International Journal of Korean History (Feb 2018)
“A Thorough Study of the Spanish Influenza”: How Japanese Party Politics and Ministerial Conflicts Reduced the Pandemic
Abstract
When the Spanish Influenza hit Japan from 1918 to 1920, it revealed deep cleavages within the governmental ministries as well as in the scientific community. It posed an incomprehensible problem while causing massive demographic damage that the existing system of emergency protocols could contain. To redress the situation, in 1920, Matsushita Teiji, a former physician and a non-partisan member at the 43rd House of Representatives, proposed to establish a research institute dedicated to the study of the flu. The proposal resulted in the formation of a special committee with most of its discussants prominent members of the scientific community.
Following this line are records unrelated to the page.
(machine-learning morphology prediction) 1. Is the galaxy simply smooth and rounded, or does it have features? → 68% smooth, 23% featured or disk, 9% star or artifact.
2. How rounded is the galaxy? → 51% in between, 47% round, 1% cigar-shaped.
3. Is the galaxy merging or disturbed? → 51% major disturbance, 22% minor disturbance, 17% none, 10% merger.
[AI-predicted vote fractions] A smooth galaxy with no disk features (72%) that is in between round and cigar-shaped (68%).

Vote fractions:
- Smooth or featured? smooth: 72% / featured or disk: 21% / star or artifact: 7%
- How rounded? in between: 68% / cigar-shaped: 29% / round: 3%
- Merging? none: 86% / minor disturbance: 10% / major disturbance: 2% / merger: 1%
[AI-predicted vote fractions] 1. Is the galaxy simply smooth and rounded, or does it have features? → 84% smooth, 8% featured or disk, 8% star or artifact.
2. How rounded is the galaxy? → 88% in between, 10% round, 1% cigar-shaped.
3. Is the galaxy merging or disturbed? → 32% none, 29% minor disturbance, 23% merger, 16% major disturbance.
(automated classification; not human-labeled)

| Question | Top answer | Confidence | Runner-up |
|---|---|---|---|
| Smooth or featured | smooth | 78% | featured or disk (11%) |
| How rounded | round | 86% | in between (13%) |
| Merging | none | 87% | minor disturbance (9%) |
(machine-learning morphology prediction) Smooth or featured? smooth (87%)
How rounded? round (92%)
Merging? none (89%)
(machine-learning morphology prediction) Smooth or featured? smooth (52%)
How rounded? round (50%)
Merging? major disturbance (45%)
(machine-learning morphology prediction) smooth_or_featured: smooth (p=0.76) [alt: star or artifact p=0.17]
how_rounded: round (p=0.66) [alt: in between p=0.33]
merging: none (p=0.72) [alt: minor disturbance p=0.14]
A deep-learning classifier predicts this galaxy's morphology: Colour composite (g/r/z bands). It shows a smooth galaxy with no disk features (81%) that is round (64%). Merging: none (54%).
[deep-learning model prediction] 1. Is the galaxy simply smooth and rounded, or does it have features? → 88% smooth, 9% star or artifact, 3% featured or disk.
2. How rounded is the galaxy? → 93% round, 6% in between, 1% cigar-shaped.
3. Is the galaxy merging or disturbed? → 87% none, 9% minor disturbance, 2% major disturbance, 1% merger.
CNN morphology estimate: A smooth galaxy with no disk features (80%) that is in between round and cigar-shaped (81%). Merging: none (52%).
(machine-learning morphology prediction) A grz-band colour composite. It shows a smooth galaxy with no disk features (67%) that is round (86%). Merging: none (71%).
Yet, over the five meetings the committee held, the committee reduced its mission from building an institute to conducting “a thorough study.” The catastrophe, comparable to a natural disaster worsened by the lack of a preventive system, was rendered into a social problem that merely required a “study” to find solutions. By reconstructing the skirmishes at the committee meetings and the relationships among the discussants, this paper shows how the reduction took place within the context of 1920s’ party politics and the bureaucratic system managing medical science. Contrary to the façade of structural stability that some historians and itself promoted, the Japanese state in the story of the Spanish Influenza exhibits a wobbly amalgam of fragmentary party interests and incoherent ministerial authorities.